#### [Problem 1]
Rewrite the listing from its first line through the line containing "<instances>", replacing "masks" with "outlines" and leaving everything else unchanged. Omit the picture from your answer.

* begin Extract to read *

DASIA is a non-profit corporation formed in 1994. Its mission is primarily to enhance the understanding of the Arizona Strip and Southern Utah region including its history and natural resources. DASIA is a cooperating association partnering with the BLM, USDA Forest Service, and National Park Service to provide interpretation, education, and customer service related materials to area visitors while assisting, where possible, with project funding.
The Dixie Arizona Strip Interpretive Association (DASIA), formerly Arizona Strip Interpretive Association (ASIA), partners with Arizona and Utah BLM, Forest Service, and National Park Service offices to enhance your hiking and discovery experience. Our retail stores offer a wealth of interpretive resources, detailed maps, and souvenirs, while our Field Experience trip planning program can assist your planning needs.
The Arizona Strip covers nearly 2 million acres in northwestern Arizona, which includes the Grand Canyon-Parashant National Monument. The field office oversees five wilderness areas, including the internationally known Paria Canyon/Vermilion Cliffs Wilderness Area, the Old Spanish National Historic Trail, nine Areas of Critical Environmental Concern, and two river segments suitable for Wild & Scenic River designation. The Grand Canyon isolates the Arizona Strip from the rest of Arizona, making it among the most remote and rugged public land in the lower 48 states. There are approximately 4,000 miles of unpaved roads leading to spectacular scenic vistas, remoteness and solitude among rough scenic canyons and ponderosa pine forests. This distinctive part of Arizona has a special appeal to many people.

* end Extract to read *
* begin Listed records *

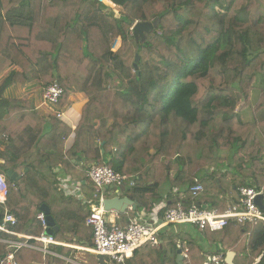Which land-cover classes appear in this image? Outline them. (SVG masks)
Here are the masks:
<instances>
[{"label":"trees","instance_id":"1","mask_svg":"<svg viewBox=\"0 0 264 264\" xmlns=\"http://www.w3.org/2000/svg\"><path fill=\"white\" fill-rule=\"evenodd\" d=\"M114 2L120 18L96 0H0V75L9 71L0 87V174L19 176L16 183L7 179L0 225L6 209L13 211L18 224L12 233L39 237L37 216L46 205L59 227L56 237L67 234L72 221L73 233L93 246L90 212L60 192L58 166L85 183L92 204L99 196L90 165L113 168L134 182L121 197L146 212L164 200L176 207L175 197L185 208L207 203L224 212L230 199L239 201V187L264 189V0ZM137 22L158 27L137 39ZM31 83H58L64 89L60 108L72 104L73 94L88 97L75 131L56 117H41L32 102L5 97L11 87ZM256 90L260 98L253 105ZM248 108L253 121L245 122ZM73 132L74 144L65 151ZM78 157L83 165L74 162ZM201 183L204 191L194 196ZM58 201L77 203L81 217L61 215ZM136 210L119 213L117 226L127 227ZM178 227L162 231L160 245L137 250L125 264H178L179 244L187 250L182 264H206L216 255L225 264L228 251L236 253L234 264H255L261 255L264 264V223L230 222L220 231ZM9 238L18 240L0 229V239ZM7 249L0 242V258ZM25 254L42 258L23 248L16 253L20 264Z\"/></svg>","mask_w":264,"mask_h":264},{"label":"built area","instance_id":"2","mask_svg":"<svg viewBox=\"0 0 264 264\" xmlns=\"http://www.w3.org/2000/svg\"><path fill=\"white\" fill-rule=\"evenodd\" d=\"M101 4H105L112 11L117 12L119 6L114 0H97ZM133 30V29H132ZM121 39L116 40L112 51L116 53L121 47ZM64 94V89L54 83L43 91V104L46 106L57 107ZM58 118H62L63 114H58ZM89 178L97 187L99 202L91 204L90 216L87 220L89 226L93 229L94 242L91 248H85L86 251L108 258L111 264H125L130 258H133L136 251L145 246H158L161 244L159 235L162 231L171 226L189 225L197 227L200 230L206 228L211 231L223 230L230 222L238 225L259 224L264 223V211L257 205L256 199L264 194L263 190H258L249 186H241L237 192L239 201L230 206L224 212L208 206H192L185 208L183 203H178L176 207L169 208L167 203H161L154 206L151 212H146L140 216L134 217L127 227H118L113 221L108 219L109 213L104 207V196L107 193H113L121 197L122 189L128 184L134 186V182H130L127 177L108 166H98L93 164L88 171ZM75 185V186H74ZM79 185V184H78ZM76 184L73 186L59 185L69 194L80 197L81 187ZM205 189L203 183L192 189V194L198 196ZM80 193V194H77ZM9 195V185L7 176L0 174V204H4ZM132 209V207H129ZM37 219L43 227L42 234L33 238L17 233H12L9 228L18 224V218L9 210H6L0 229L17 235L19 239L24 241L9 242L8 252L0 258V264H19L16 260V253L29 245L30 241H37L43 244V248L47 249L51 245L57 244L54 237L47 235L49 228L47 216L41 212ZM182 257L187 258V250L182 253ZM206 264H223L220 255L208 258ZM225 264H227L225 262Z\"/></svg>","mask_w":264,"mask_h":264},{"label":"crops","instance_id":"3","mask_svg":"<svg viewBox=\"0 0 264 264\" xmlns=\"http://www.w3.org/2000/svg\"><path fill=\"white\" fill-rule=\"evenodd\" d=\"M106 7H108V6L106 5ZM108 8H109L108 14H110V15H114L115 14L117 18H120V13L122 11V8L120 6H119L117 12L112 11L110 7H108ZM117 13H119V17L117 16ZM16 70L17 71H21L19 68H16ZM8 74H9V71L4 73L3 75H0V87H1L4 79L8 76ZM44 89L45 88L41 87L37 83H31V84H27V85H17V86H14V87H11L10 89H8L6 91V93H5V97L6 98H11V99H17V100H23V101L32 102L34 107H35L36 112L41 117H43V118H45L47 120H51L52 118L56 117L58 120H60L61 122H63L67 126H69L73 131H75L77 129L80 121H81L83 107L88 102V97L85 94H73L71 96V98H70V101L72 102V104L70 106H67L65 108H60L59 106H57V107L46 106V105L43 104V98H42ZM252 95H253L252 96V103H253V105H255L257 103L258 99L260 98V91L256 90V91L253 92ZM59 113L63 114L62 118H58L57 117V115ZM243 117H244L245 122L253 121L252 110L250 108L246 109L243 112ZM3 134H4V129H3V127H0V137ZM75 138H76V133L73 132L68 137V139L66 141L65 151H68V150H70L72 148V146L74 144V141H75ZM261 142L264 145V138L262 137V135H261ZM102 152L104 153V151H102ZM79 158H80V161L78 160ZM74 162L79 164V165H83V163H84L82 157H78L77 159L74 160ZM4 164H5L4 161H0V165H4ZM92 165H90V166H92ZM262 168L264 169V159L262 161ZM54 173L57 175V184H58V189H60V192L64 193V195L66 197L74 198L76 201H78L80 206H84L85 207V211L86 212H90V209H91L90 205L91 204H89L90 201L87 200V197L85 195L87 193H86L85 189L82 188V185L85 184V183L84 182L82 183V182L73 181L72 179H70L69 177L64 175L63 172H62L61 166L56 167L54 169ZM7 179H8V177H7ZM63 183H64V185H68V187L69 186H73V184H76V185L79 184L78 186L81 187V195H80V197H77L75 195H71V194L68 193V191H65L64 189H62L59 185H62ZM203 184L205 185V183H203ZM205 187H206V185H205ZM253 188H255V187H253ZM258 190H263V193H264V189L263 188L258 189ZM77 194H80V193H77ZM104 197L107 200H113V199L122 200V197H118V196H116L113 193H107V194H105ZM167 202H168V200H164L161 203H167ZM174 202H181L183 204L186 203L185 201H183L179 197H175ZM234 202L235 201L230 199L228 208L230 206H232L233 204H235ZM161 203H159V204H161ZM159 204H156V205H159ZM67 205H69V206H67ZM67 205H62L58 201V208L60 209L59 212H60L61 215L63 214V211H64L65 213H67V217H72V215L74 213H75V215H78L79 218L81 217V214H80L81 208H80V206L77 203L70 201V203H68ZM86 205H88V206H86ZM198 206H200V205H198ZM201 206H208L209 208L216 209L215 207H213V206H211L210 204H207V203H204ZM129 207H132V206H129ZM6 210H8V209H6ZM127 210H133V209L128 208ZM41 212H39V213H41ZM12 213L17 217V215L13 211H12ZM144 213H146V211L144 209L136 210V216H140V215H142ZM107 217H108L109 220H111L115 224H117V219L120 217V214L109 213ZM65 226H66L65 229H66V233L67 234H65L63 236H59V238L56 237V235H55L54 238H55L57 244L51 245L47 249L43 248V244L42 243L38 242L39 245H32L30 243L31 242L30 241L29 245L27 247H24V248L25 249H30V250H33V251H37V252L41 253L42 254V258L39 259V260L31 261L30 259H31L32 254H25V256H23L22 260H20L21 264H47L46 262H48L49 264H84V263L88 262L87 260H97L98 264H101V262L98 260L96 254L91 253L89 251H85V248H91L92 246H89V245L85 244L84 241L79 239V235L82 236L83 234L79 233V235H76V234L73 233L74 231L76 232V230H77L76 227H75L76 225L73 224V222L71 221L69 225L67 224ZM183 226L184 225L179 226V227H182L181 229H183V230H187V228H186L187 226H185V229L183 228ZM174 227H178V226H174ZM174 227L173 226L168 227L166 230L169 231V230H171ZM86 233H89V230H87L85 232V234ZM17 234H21V235L27 236L24 233H17ZM14 236L17 237V235H14ZM14 241H22L23 242L24 239H19V238H18V240H15L13 238L0 239V242H3L5 244H7L8 247H9V242H14ZM178 247H179V249H181V244H179ZM7 252H8V249H7ZM184 252L185 251L182 250V253H184ZM228 252H233V251H228ZM228 252H227V254H228ZM91 256L95 257V259L92 258ZM261 257L263 258L262 255L259 258H261ZM177 258H178V253H177ZM130 259H132V258H130ZM130 259H128V260H130ZM226 259H227V255H226ZM104 260H105L106 264H110V263L107 262V260H109L108 258H104ZM183 260H184V258H183ZM183 260H182V262H183ZM257 260H260V259H257ZM182 262H181V264H182ZM18 263L20 264V262H18Z\"/></svg>","mask_w":264,"mask_h":264},{"label":"water","instance_id":"4","mask_svg":"<svg viewBox=\"0 0 264 264\" xmlns=\"http://www.w3.org/2000/svg\"><path fill=\"white\" fill-rule=\"evenodd\" d=\"M117 16L119 17V13H117ZM156 27H158V22H153V23L137 22L133 27V33L137 39L139 38L145 39L146 34L153 31ZM139 61H140V57L139 55H137L136 62L134 64L135 69H138ZM137 74H139V72ZM78 160L80 161V158ZM7 177L12 182L15 183L18 181L19 176L16 172H14L13 170H10L7 173ZM122 191H124V188L122 189ZM256 203L264 211V195L263 194L257 197ZM129 206H132L133 210L137 209L136 203L128 198H122V200L113 199V200L104 201V207L108 212L115 211L118 213H125L126 210L129 208ZM41 211L45 213V215L47 216V223H48L49 228L47 229L46 234L54 237L56 233L59 231V228L56 225V222L54 221V218L51 216L50 210L46 205L42 206ZM177 253H178L177 261L179 264H181L183 260L182 255H181L182 250L178 249ZM235 257H236V253L228 252L227 259H226L227 264H234ZM97 258L101 262V264H106L102 256H97ZM259 259L261 260L262 257Z\"/></svg>","mask_w":264,"mask_h":264},{"label":"rangeland","instance_id":"5","mask_svg":"<svg viewBox=\"0 0 264 264\" xmlns=\"http://www.w3.org/2000/svg\"><path fill=\"white\" fill-rule=\"evenodd\" d=\"M115 45V44H114ZM185 226H187L186 228H187V230L189 229V230H191V226H188V225H184L183 226V228L185 229ZM174 227V226H173ZM179 228H182V227H179ZM194 234L193 235H195V236H198L199 235V233H197L196 231H194L193 232ZM86 251V250H85ZM92 258H94L95 259V257H93V256H91ZM259 259V258H258ZM88 262H86V263H84V264H98V262H97V260H87ZM262 260H257L256 262H255V264L257 263V264H260V262H261ZM107 262L108 263H110V261L109 260H107ZM225 262H226V260H225ZM227 263V262H226ZM111 264V263H110Z\"/></svg>","mask_w":264,"mask_h":264}]
</instances>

* end Listed records *

#### [Problem 2]
According to the text about the Arizona Strip, what does the field office oversee? List every item it names.

#### [Complete response 1]
Which land-cover classes appear in this image? Outline them. (SVG outlines)
Here are the outlines:
<instances>

#### [Complete response 2]
- Five wilderness areas, including the Paria Canyon/Vermilion Cliffs Wilderness Area
- The Old Spanish National Historic Trail
- Nine Areas of Critical Environmental Concern
- Two river segments suitable for Wild & Scenic River designation